Caro direttore, dopo l'ultimo mortificante insuccesso per il 3 a zero subito dalla Norvegia, bisogna prendere atto che, come diceva Bartali, è tutto da rifare. Non abbiamo più un bel vivaio che sforni giocatori italiani. Durante il campionato le squadre mandano in campo 11 giocatori. E siamo fortunati se tra questi ci sono uno o due italiani. Gli altri sono tutti milionari stranieri che dell'Italia apprezzano il sole, la bella vita ed i mensili a sei zeri. Ricordo quando l'Olanda aveva un prolifico vivaio dal quale sono emersi i più grandi campioni. Tutti olandesi. Si diceva che gli italiani sono un popolo di allenatori. Ora ci hanno trasformati in un popolo di spettatori... ampiamente delusi. Girano troppi soldi?

**Dati registrati**
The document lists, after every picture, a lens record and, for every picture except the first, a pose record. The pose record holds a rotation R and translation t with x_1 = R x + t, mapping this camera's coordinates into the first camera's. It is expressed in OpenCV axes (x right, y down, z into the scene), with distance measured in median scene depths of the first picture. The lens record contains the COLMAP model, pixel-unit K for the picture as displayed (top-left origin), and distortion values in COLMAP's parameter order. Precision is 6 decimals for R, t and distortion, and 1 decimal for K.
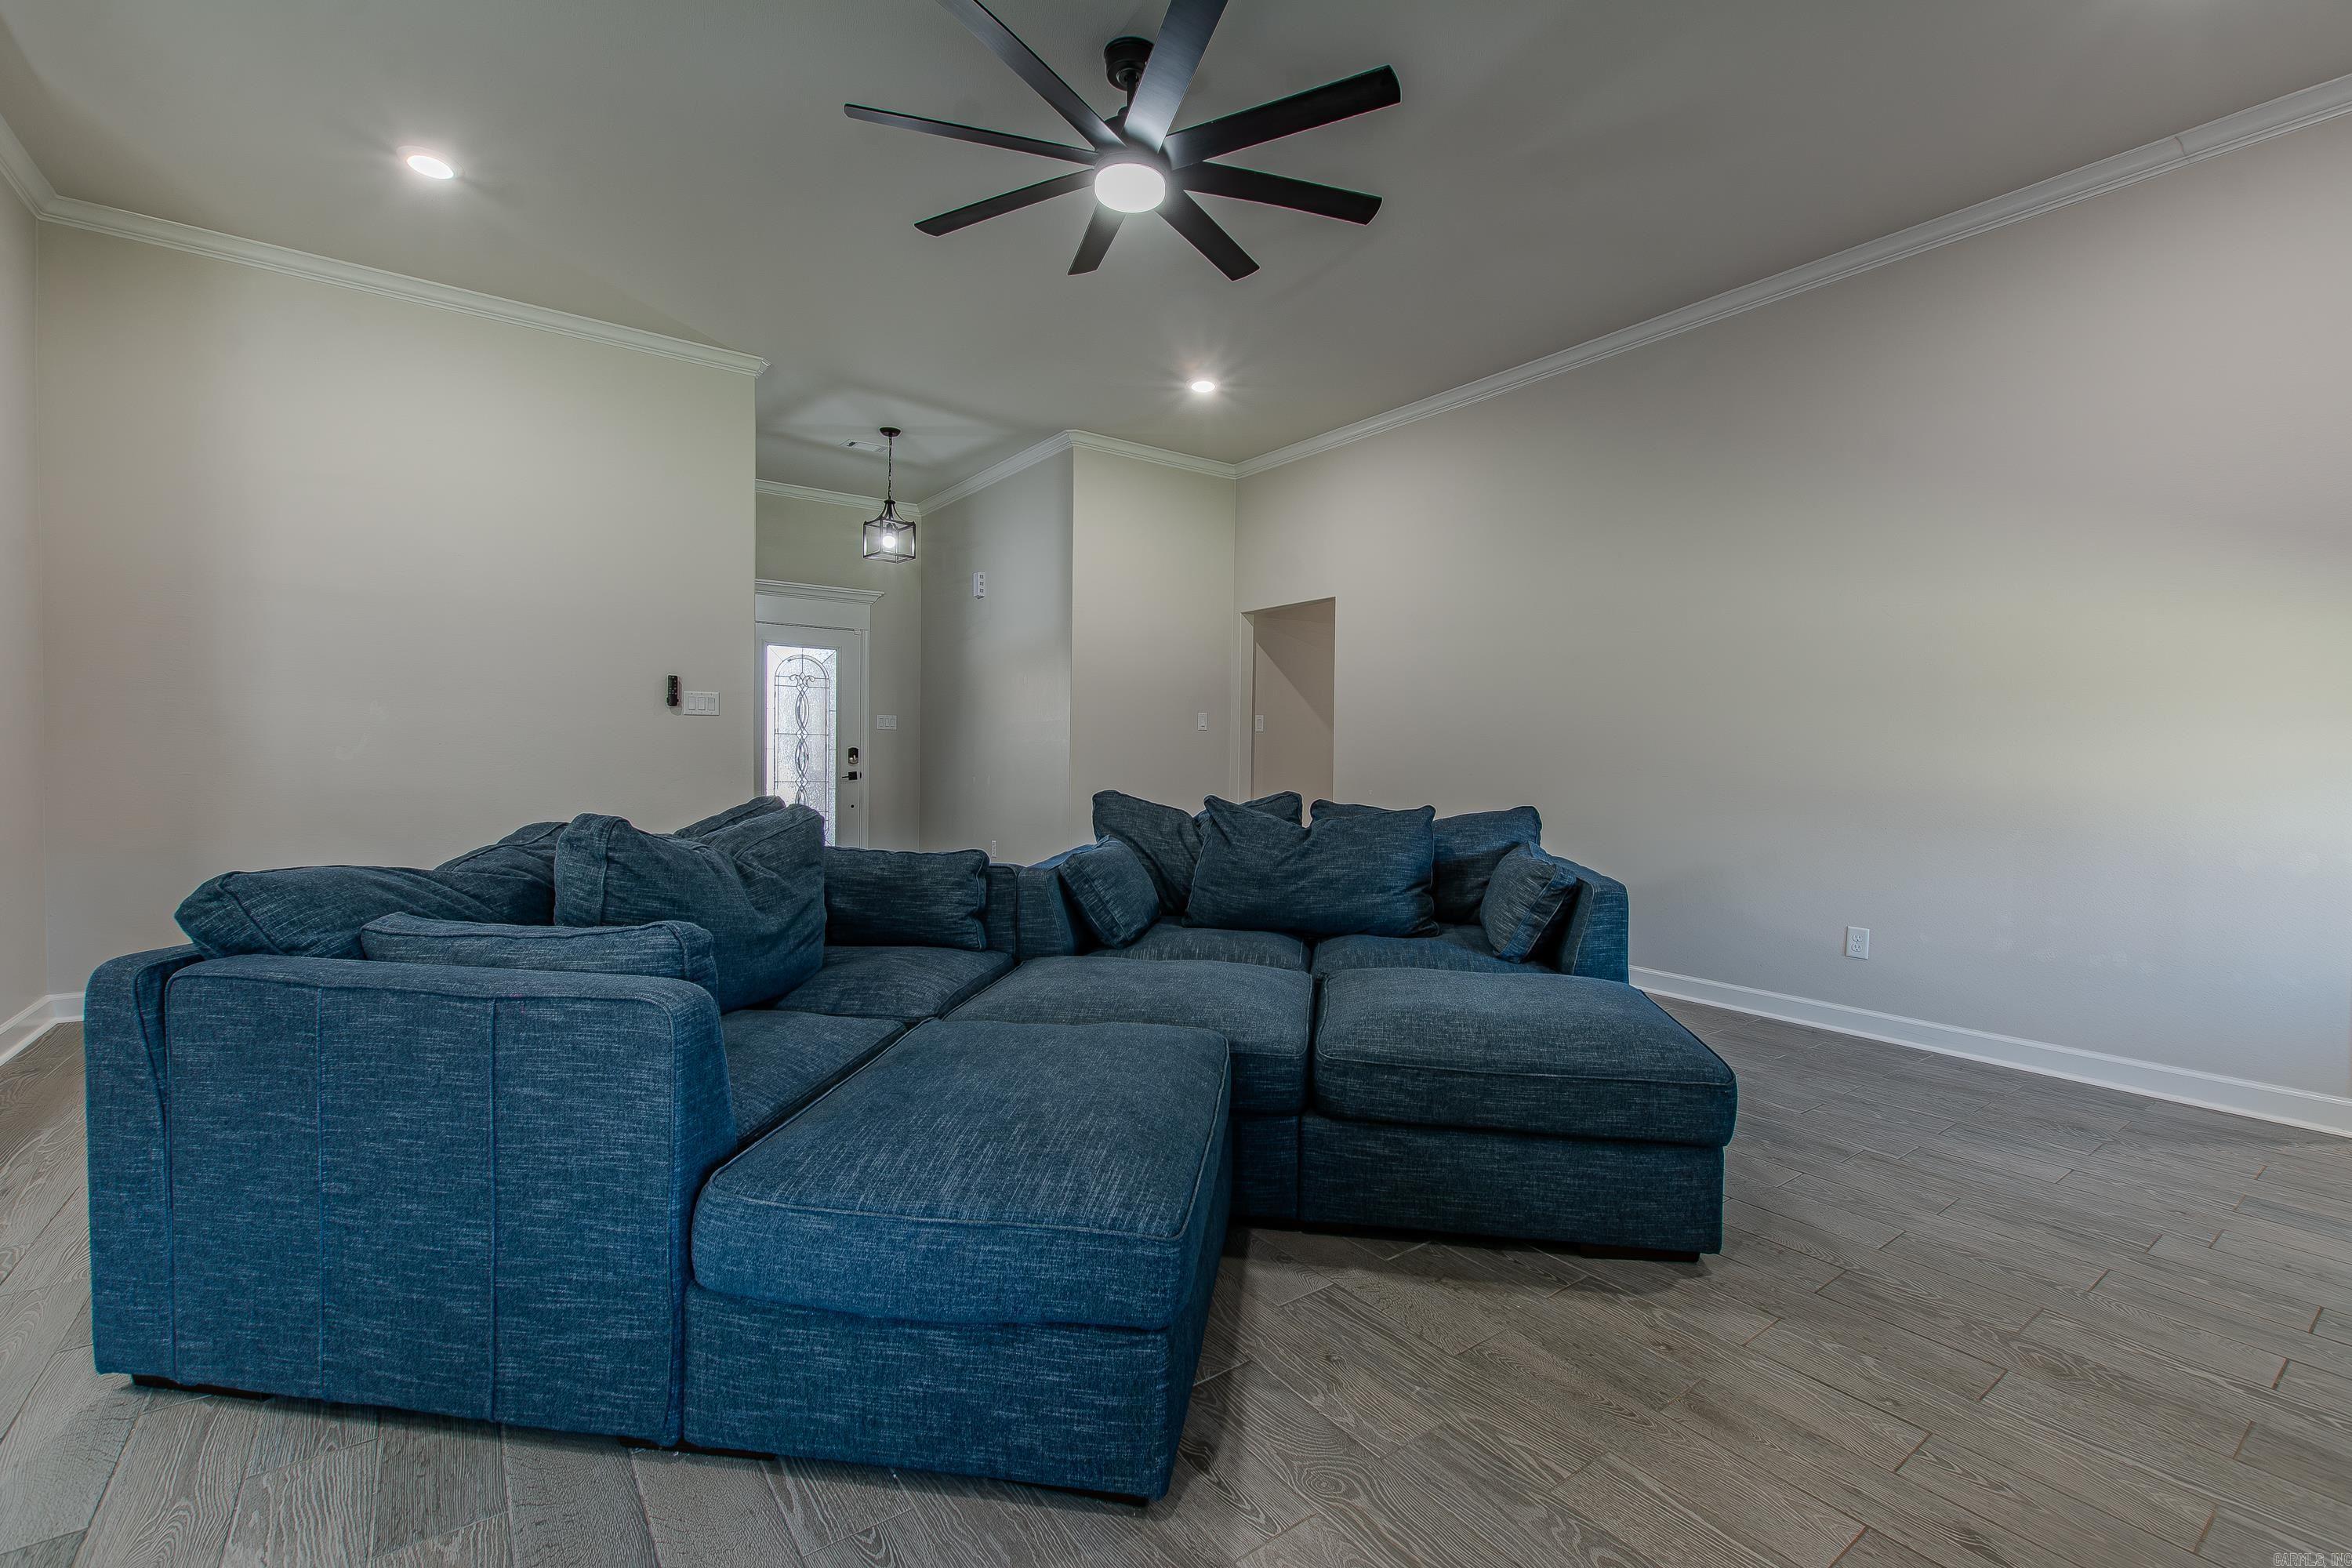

**Attività A**
Traduci in inglese questa frase della lettera sul calcio italiano: "Non abbiamo più un bel vivaio che sforni giocatori italiani."
**Attività B**
Prosegui la lettera sul calcio italiano a partire dalla frase che segue la domanda conclusiva.

**Risultato attività A**
We no longer have a good youth academy that turns out Italian players.

**Risultato attività B**
Luigi Barbieri
Caro lettore, la Norvegia è una discreta squadra, solida, fresca e ben messa in campo, arricchita da un paio di fuoriclasse (Haaland ed Odegaard) e da un talentuoso 19enne (Nusa). Ad affrontarla c'era invece una nazionale azzurra con parecchie assenze e composta da giocatori arrivati alla fine di una lunga stagione inevitabilmente un po' scarichi fisicamente e mentalmente. Date queste premesse era logico immaginare che non sarebbe stato semplice uscire dallo stadio di Oslo con un risultato utile. Ma quello a cui abbiamo assistito venerdì sera è altro: uno spettacolo indecoroso e avvilente. Una Nazionale senza idee e senza nerbo, svuotata di ogni energia e di ogni cognizione tattica, spaesata e inconcludente dal centrocampo in su e fragilissima e inconsistente in difesa. Un vascello senza rotta in cui anche i pochi giocatori di classe di cui disponiamo (Tonali, Barella oltre a Donnarumna) sono miseramente naufragati.